Quando distogliamo l'attenzione da notizie su guerre brutali come quelle che dilaniano il continente africano, anche noi usiamo meccanismi di disimpegno morale, ci indigniamo qualche istante e poi voltiamo lo sguardo altrove. Riusciamo a farlo perché la sofferenza di quei popoli è lontana da noi e non chiaramente visibile. Censurare le immagini in cui il pilota giordano è arso vivo, quelle in cui ai cristiani è mozzata la testa, ci permette di minimizzare la gravità della situazione in cui versano essere umani non troppo distanti da noi. La spietatezza dell'Isis è pari a quella nazista.

Durante il Terzo Reich Joseph Goebbels usò abilmente la propaganda e la censura rendendo possibile l'Olocausto. In alcune occasioni dichiarava che l'annientamento degli ebrei era in atto, in altre affermava che fossero internati. I tedeschi coinvolti nella realizzazione della Shoah erano decine di migliaia: Hitler e i suoi gerarchi, le SS che si occupavano della ghettizzazione e della deportazione, i funzionari che gestivano i beni espropriati, le case e i negozi. Duecentomila persone a diverso titolo si adoperavano per eliminare un popolo ed è inimmaginabile che riuscissero a farlo segretamente. Goebbels s'impadronì dei mass media alimentando l'odio antisemita come l'Isis alimenta quello antioccidentale. Permise ai tedeschi di far finta di non sapere quello che in realtà tutta la Germania sapeva.

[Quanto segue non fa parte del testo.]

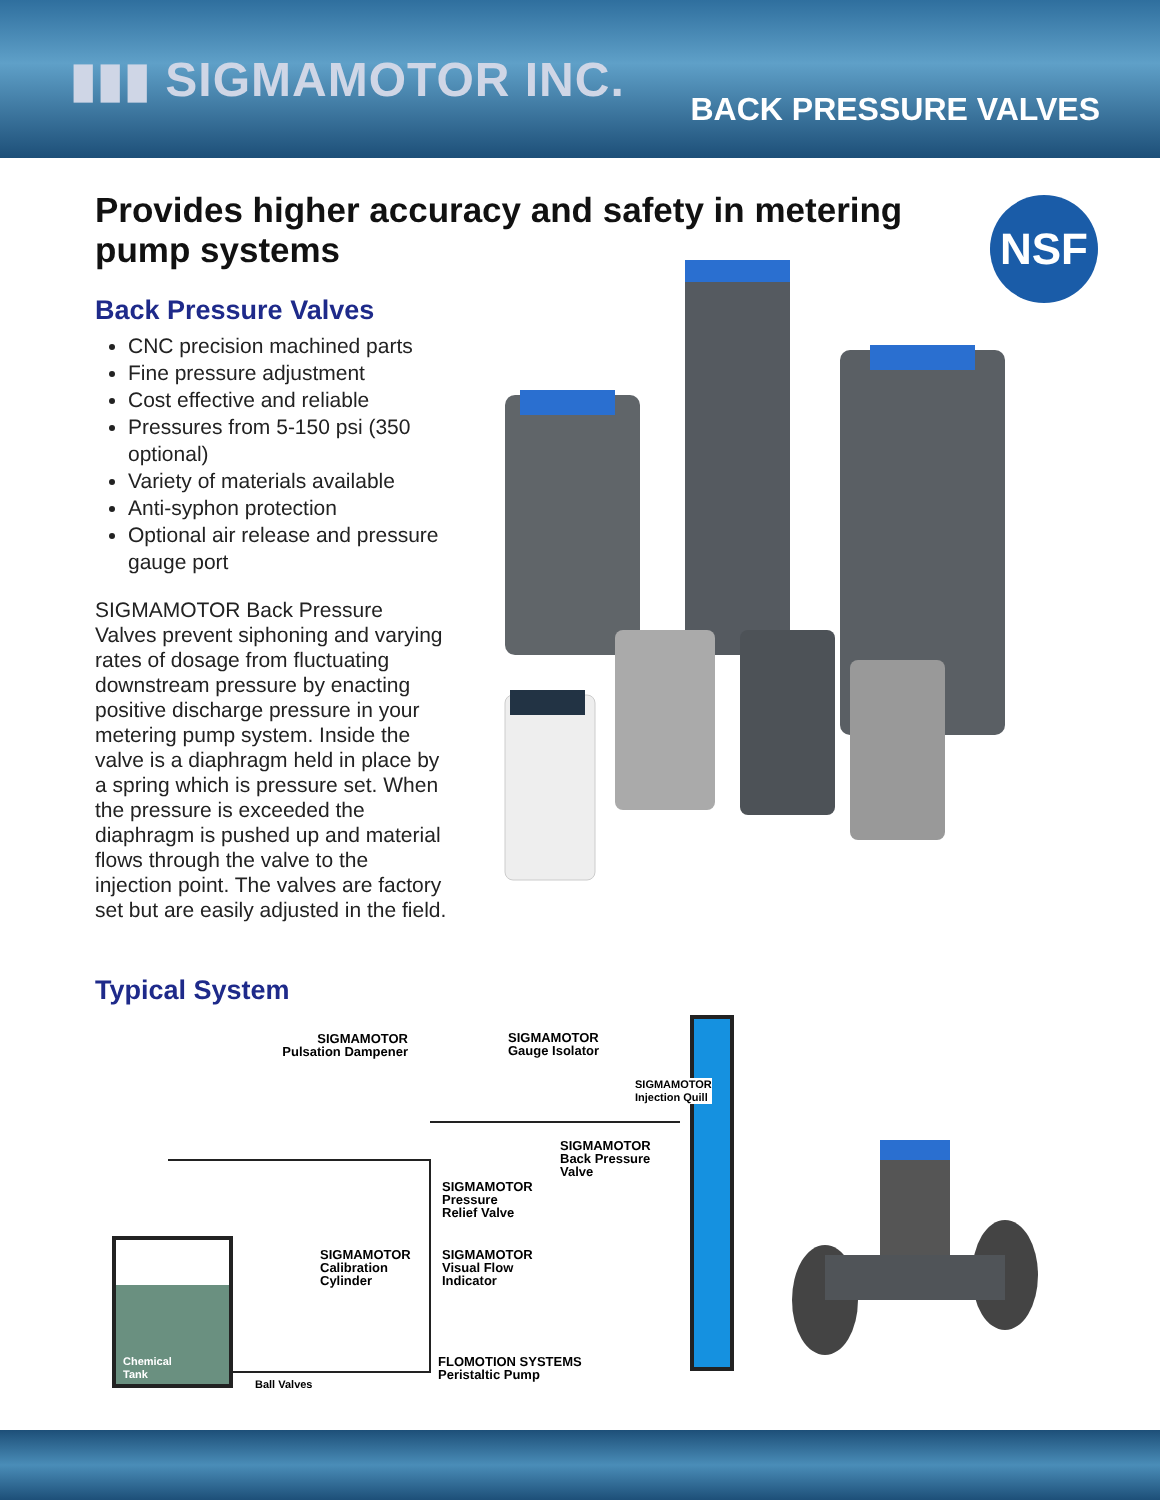▮▮▮ SIGMAMOTOR INC.
BACK PRESSURE VALVES
Provides higher accuracy and safety in metering pump systems
NSF
Back Pressure Valves
CNC precision machined parts
Fine pressure adjustment
Cost effective and reliable
Pressures from 5-150 psi (350 optional)
Variety of materials available
Anti-syphon protection
Optional air release and pressure gauge port
SIGMAMOTOR Back Pressure Valves prevent siphoning and varying rates of dosage from fluctuating downstream pressure by enacting positive discharge pressure in your metering pump system. Inside the valve is a diaphragm held in place by a spring which is pressure set. When the pressure is exceeded the diaphragm is pushed up and material flows through the valve to the injection point. The valves are factory set but are easily adjusted in the field.
Typical System
SIGMAMOTOR
Pulsation Dampener
SIGMAMOTOR
Gauge Isolator
SIGMAMOTOR
Injection Quill
SIGMAMOTOR
Back Pressure
Valve
SIGMAMOTOR
Pressure
Relief Valve
SIGMAMOTOR
Calibration
Cylinder
SIGMAMOTOR
Visual Flow
Indicator
Chemical
Tank
FLOMOTION SYSTEMS
Peristaltic Pump
Ball Valves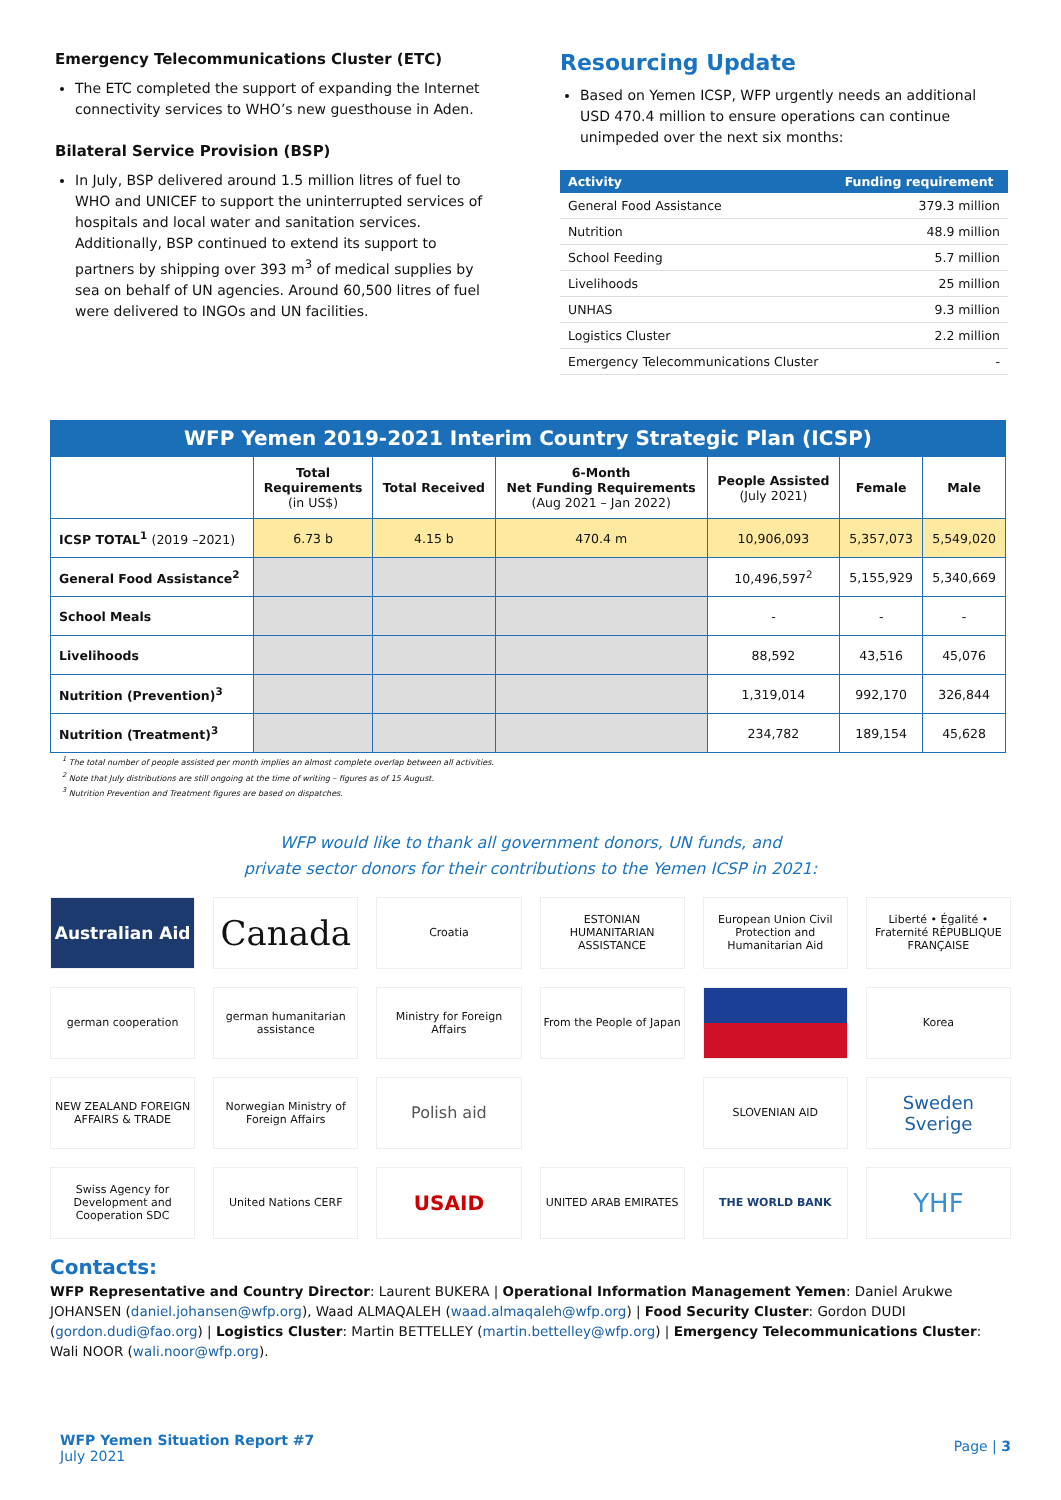Emergency Telecommunications Cluster (ETC)
The ETC completed the support of expanding the Internet connectivity services to WHO’s new guesthouse in Aden.
Bilateral Service Provision (BSP)
In July, BSP delivered around 1.5 million litres of fuel to WHO and UNICEF to support the uninterrupted services of hospitals and local water and sanitation services. Additionally, BSP continued to extend its support to partners by shipping over 393 m<sup>3</sup> of medical supplies by sea on behalf of UN agencies. Around 60,500 litres of fuel were delivered to INGOs and UN facilities.
Resourcing Update
Based on Yemen ICSP, WFP urgently needs an additional USD 470.4 million to ensure operations can continue unimpeded over the next six months:
| Activity | Funding requirement |
| --- | --- |
| General Food Assistance | 379.3 million |
| Nutrition | 48.9 million |
| School Feeding | 5.7 million |
| Livelihoods | 25 million |
| UNHAS | 9.3 million |
| Logistics Cluster | 2.2 million |
| Emergency Telecommunications Cluster | - |
WFP Yemen 2019-2021 Interim Country Strategic Plan (ICSP)
| | Total Requirements (in US$) | Total Received | 6-Month Net Funding Requirements (Aug 2021 – Jan 2022) | People Assisted (July 2021) | Female | Male |
| --- | --- | --- | --- | --- | --- | --- |
| ICSP TOTAL<sup>1</sup> (2019 –2021) | 6.73 b | 4.15 b | 470.4 m | 10,906,093 | 5,357,073 | 5,549,020 |
| General Food Assistance<sup>2</sup> | | | | 10,496,597<sup>2</sup> | 5,155,929 | 5,340,669 |
| School Meals | | | | - | - | - |
| Livelihoods | | | | 88,592 | 43,516 | 45,076 |
| Nutrition (Prevention)<sup>3</sup> | | | | 1,319,014 | 992,170 | 326,844 |
| Nutrition (Treatment)<sup>3</sup> | | | | 234,782 | 189,154 | 45,628 |
<sup>1</sup> The total number of people assisted per month implies an almost complete overlap between all activities.
<sup>2</sup> Note that July distributions are still ongoing at the time of writing – figures as of 15 August.
<sup>3</sup> Nutrition Prevention and Treatment figures are based on dispatches.
WFP would like to thank all government donors, UN funds, and
private sector donors for their contributions to the Yemen ICSP in 2021:
Australian Aid
Canada
Croatia
ESTONIAN HUMANITARIAN ASSISTANCE
European Union Civil Protection and Humanitarian Aid
Liberté • Égalité • Fraternité RÉPUBLIQUE FRANÇAISE
german cooperation
german humanitarian assistance
Ministry for Foreign Affairs
From the People of Japan
Korea
NEW ZEALAND FOREIGN AFFAIRS & TRADE
Norwegian Ministry of Foreign Affairs
Polish aid
SLOVENIAN AID
Sweden Sverige
Swiss Agency for Development and Cooperation SDC
United Nations CERF
USAID
UNITED ARAB EMIRATES
THE WORLD BANK
YHF
Contacts:
WFP Representative and Country Director: Laurent BUKERA | Operational Information Management Yemen: Daniel Arukwe JOHANSEN (daniel.johansen@wfp.org), Waad ALMAQALEH (waad.almaqaleh@wfp.org) | Food Security Cluster: Gordon DUDI (gordon.dudi@fao.org) | Logistics Cluster: Martin BETTELLEY (martin.bettelley@wfp.org) | Emergency Telecommunications Cluster: Wali NOOR (wali.noor@wfp.org).
WFP Yemen Situation Report #7
July 2021
Page | 3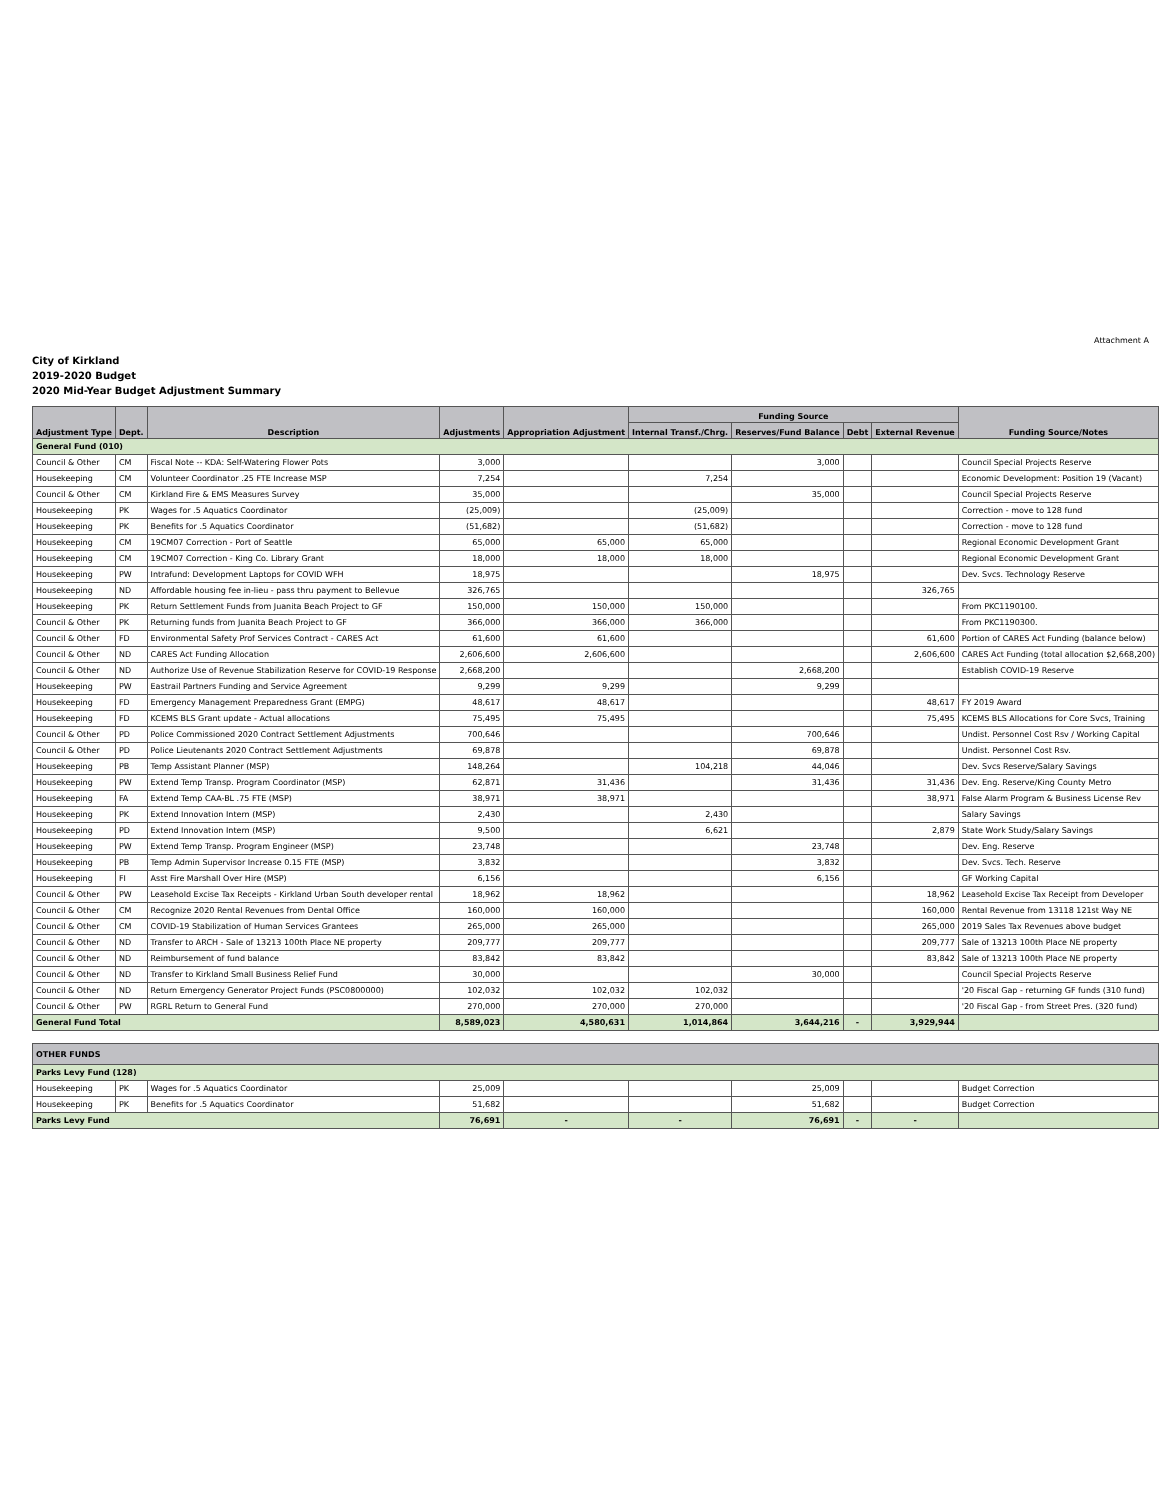Attachment A
City of Kirkland
2019-2020 Budget
2020 Mid-Year Budget Adjustment Summary
| Adjustment Type | Dept. | Description | Adjustments | Appropriation Adjustment | Funding Source | | | | Funding Source/Notes |
| --- | --- | --- | --- | --- | --- | --- | --- | --- | --- |
| | | | | | Internal Transf./Chrg. | Reserves/Fund Balance | Debt | External Revenue | |
| General Fund (010) | | | | | | | | | |
| Council & Other | CM | Fiscal Note -- KDA: Self-Watering Flower Pots | 3,000 | | | 3,000 | | | Council Special Projects Reserve |
| Housekeeping | CM | Volunteer Coordinator .25 FTE Increase MSP | 7,254 | | 7,254 | | | | Economic Development: Position 19 (Vacant) |
| Council & Other | CM | Kirkland Fire & EMS Measures Survey | 35,000 | | | 35,000 | | | Council Special Projects Reserve |
| Housekeeping | PK | Wages for .5 Aquatics Coordinator | (25,009) | | (25,009) | | | | Correction - move to 128 fund |
| Housekeeping | PK | Benefits for .5 Aquatics Coordinator | (51,682) | | (51,682) | | | | Correction - move to 128 fund |
| Housekeeping | CM | 19CM07 Correction - Port of Seattle | 65,000 | 65,000 | 65,000 | | | | Regional Economic Development Grant |
| Housekeeping | CM | 19CM07 Correction - King Co. Library Grant | 18,000 | 18,000 | 18,000 | | | | Regional Economic Development Grant |
| Housekeeping | PW | Intrafund: Development Laptops for COVID WFH | 18,975 | | | 18,975 | | | Dev. Svcs. Technology Reserve |
| Housekeeping | ND | Affordable housing fee in-lieu - pass thru payment to Bellevue | 326,765 | | | | | 326,765 | |
| Housekeeping | PK | Return Settlement Funds from Juanita Beach Project to GF | 150,000 | 150,000 | 150,000 | | | | From PKC1190100. |
| Council & Other | PK | Returning funds from Juanita Beach Project to GF | 366,000 | 366,000 | 366,000 | | | | From PKC1190300. |
| Council & Other | FD | Environmental Safety Prof Services Contract - CARES Act | 61,600 | 61,600 | | | | 61,600 | Portion of CARES Act Funding (balance below) |
| Council & Other | ND | CARES Act Funding Allocation | 2,606,600 | 2,606,600 | | | | 2,606,600 | CARES Act Funding (total allocation $2,668,200) |
| Council & Other | ND | Authorize Use of Revenue Stabilization Reserve for COVID-19 Response | 2,668,200 | | | 2,668,200 | | | Establish COVID-19 Reserve |
| Housekeeping | PW | Eastrail Partners Funding and Service Agreement | 9,299 | 9,299 | | 9,299 | | | |
| Housekeeping | FD | Emergency Management Preparedness Grant (EMPG) | 48,617 | 48,617 | | | | 48,617 | FY 2019 Award |
| Housekeeping | FD | KCEMS BLS Grant update - Actual allocations | 75,495 | 75,495 | | | | 75,495 | KCEMS BLS Allocations for Core Svcs, Training |
| Council & Other | PD | Police Commissioned 2020 Contract Settlement Adjustments | 700,646 | | | 700,646 | | | Undist. Personnel Cost Rsv / Working Capital |
| Council & Other | PD | Police Lieutenants 2020 Contract Settlement Adjustments | 69,878 | | | 69,878 | | | Undist. Personnel Cost Rsv. |
| Housekeeping | PB | Temp Assistant Planner (MSP) | 148,264 | | 104,218 | 44,046 | | | Dev. Svcs Reserve/Salary Savings |
| Housekeeping | PW | Extend Temp Transp. Program Coordinator (MSP) | 62,871 | 31,436 | | 31,436 | | 31,436 | Dev. Eng. Reserve/King County Metro |
| Housekeeping | FA | Extend Temp CAA-BL .75 FTE (MSP) | 38,971 | 38,971 | | | | 38,971 | False Alarm Program & Business License Rev |
| Housekeeping | PK | Extend Innovation Intern (MSP) | 2,430 | | 2,430 | | | | Salary Savings |
| Housekeeping | PD | Extend Innovation Intern (MSP) | 9,500 | | 6,621 | | | 2,879 | State Work Study/Salary Savings |
| Housekeeping | PW | Extend Temp Transp. Program Engineer (MSP) | 23,748 | | | 23,748 | | | Dev. Eng. Reserve |
| Housekeeping | PB | Temp Admin Supervisor Increase 0.15 FTE (MSP) | 3,832 | | | 3,832 | | | Dev. Svcs. Tech. Reserve |
| Housekeeping | FI | Asst Fire Marshall Over Hire (MSP) | 6,156 | | | 6,156 | | | GF Working Capital |
| Council & Other | PW | Leasehold Excise Tax Receipts - Kirkland Urban South developer rental | 18,962 | 18,962 | | | | 18,962 | Leasehold Excise Tax Receipt from Developer |
| Council & Other | CM | Recognize 2020 Rental Revenues from Dental Office | 160,000 | 160,000 | | | | 160,000 | Rental Revenue from 13118 121st Way NE |
| Council & Other | CM | COVID-19 Stabilization of Human Services Grantees | 265,000 | 265,000 | | | | 265,000 | 2019 Sales Tax Revenues above budget |
| Council & Other | ND | Transfer to ARCH - Sale of 13213 100th Place NE property | 209,777 | 209,777 | | | | 209,777 | Sale of 13213 100th Place NE property |
| Council & Other | ND | Reimbursement of fund balance | 83,842 | 83,842 | | | | 83,842 | Sale of 13213 100th Place NE property |
| Council & Other | ND | Transfer to Kirkland Small Business Relief Fund | 30,000 | | | 30,000 | | | Council Special Projects Reserve |
| Council & Other | ND | Return Emergency Generator Project Funds (PSC0800000) | 102,032 | 102,032 | 102,032 | | | | '20 Fiscal Gap - returning GF funds (310 fund) |
| Council & Other | PW | RGRL Return to General Fund | 270,000 | 270,000 | 270,000 | | | | '20 Fiscal Gap - from Street Pres. (320 fund) |
| General Fund Total | | | 8,589,023 | 4,580,631 | 1,014,864 | 3,644,216 | - | 3,929,944 | |
| OTHER FUNDS | | | | | | | | | |
| Parks Levy Fund (128) | | | | | | | | | |
| Housekeeping | PK | Wages for .5 Aquatics Coordinator | 25,009 | | | 25,009 | | | Budget Correction |
| Housekeeping | PK | Benefits for .5 Aquatics Coordinator | 51,682 | | | 51,682 | | | Budget Correction |
| Parks Levy Fund | | | 76,691 | - | - | 76,691 | - | - | |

Se le immagini delle camere a gas avessero raggiunto tutti con la loro crudeltà forse le coscienze non avrebbero retto all'impatto. Di fronte all'inguardabile si è costretti a decidere da quale parte stare. Se le immagini del terrore dovessero servire a prevenire nuovi eccidi forse sarà bene trasmetterle nel rispetto della fascia protetta.